* _The data_
* * * *

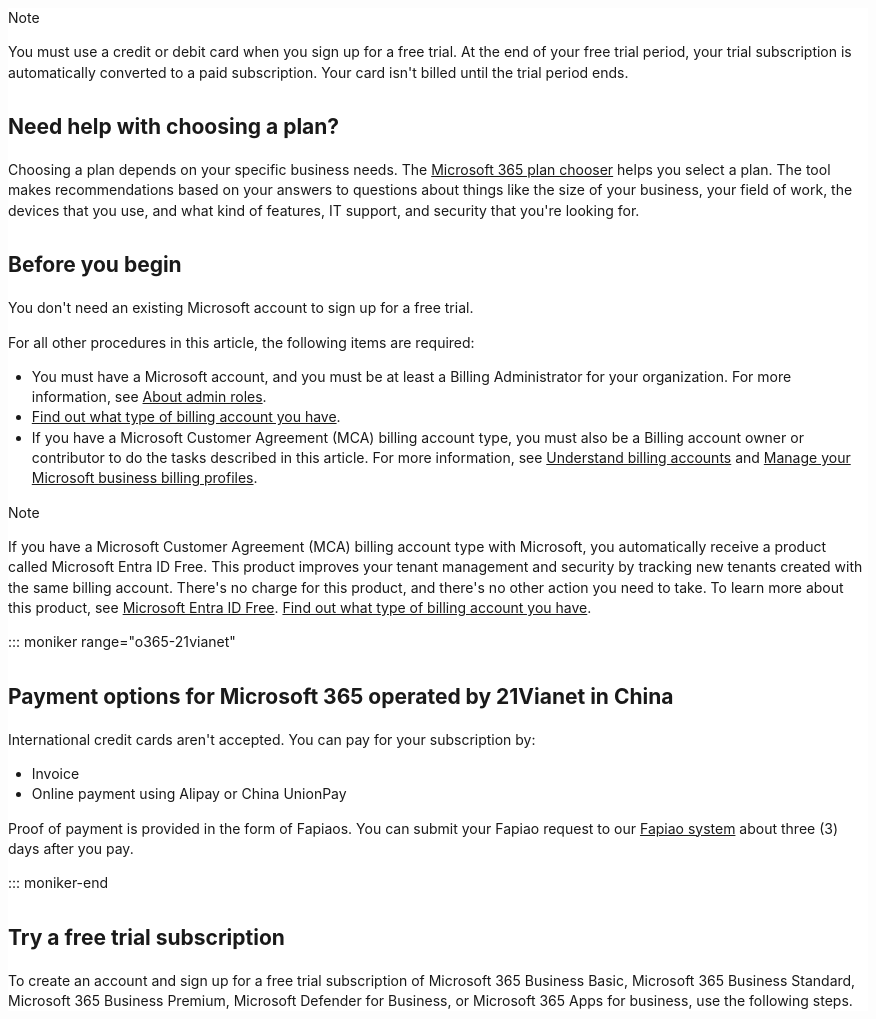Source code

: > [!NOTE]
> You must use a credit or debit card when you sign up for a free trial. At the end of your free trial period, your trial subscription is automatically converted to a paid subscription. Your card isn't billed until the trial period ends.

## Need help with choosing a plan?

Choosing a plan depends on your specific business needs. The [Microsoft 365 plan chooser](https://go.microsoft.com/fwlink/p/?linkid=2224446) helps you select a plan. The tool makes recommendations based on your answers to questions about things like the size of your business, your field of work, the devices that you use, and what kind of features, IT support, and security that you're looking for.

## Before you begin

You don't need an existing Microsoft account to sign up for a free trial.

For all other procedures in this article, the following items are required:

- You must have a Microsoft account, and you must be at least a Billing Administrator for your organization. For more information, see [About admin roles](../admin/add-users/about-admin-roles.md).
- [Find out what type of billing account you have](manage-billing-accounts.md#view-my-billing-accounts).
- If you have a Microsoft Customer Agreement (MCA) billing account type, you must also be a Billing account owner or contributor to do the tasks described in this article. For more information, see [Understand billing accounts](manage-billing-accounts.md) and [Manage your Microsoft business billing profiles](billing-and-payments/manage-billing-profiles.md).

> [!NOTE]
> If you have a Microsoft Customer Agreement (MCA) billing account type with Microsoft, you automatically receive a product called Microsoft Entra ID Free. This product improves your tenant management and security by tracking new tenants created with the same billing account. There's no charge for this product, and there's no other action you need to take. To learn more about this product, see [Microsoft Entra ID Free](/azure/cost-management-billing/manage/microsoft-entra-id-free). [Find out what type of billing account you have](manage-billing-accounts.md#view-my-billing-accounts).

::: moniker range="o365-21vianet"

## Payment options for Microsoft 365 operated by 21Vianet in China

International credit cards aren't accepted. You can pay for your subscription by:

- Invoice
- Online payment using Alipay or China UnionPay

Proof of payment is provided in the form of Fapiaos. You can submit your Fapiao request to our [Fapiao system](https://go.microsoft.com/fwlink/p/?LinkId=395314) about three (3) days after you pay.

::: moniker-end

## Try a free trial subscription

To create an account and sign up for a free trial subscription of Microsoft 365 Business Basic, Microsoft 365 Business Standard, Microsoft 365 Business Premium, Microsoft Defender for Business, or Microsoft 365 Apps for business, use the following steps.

* * * *

* _What is being asked_
Find every line in the items that contains the word "subscription", and copy each of those lines. Count only matches with the same capitalization.

* _Answer section_
> You must use a credit or debit card when you sign up for a free trial. At the end of your free trial period, your trial subscription is automatically converted to a paid subscription. Your card isn't billed until the trial period ends.
International credit cards aren't accepted. You can pay for your subscription by:
## Try a free trial subscription
To create an account and sign up for a free trial subscription of Microsoft 365 Business Basic, Microsoft 365 Business Standard, Microsoft 365 Business Premium, Microsoft Defender for Business, or Microsoft 365 Apps for business, use the following steps.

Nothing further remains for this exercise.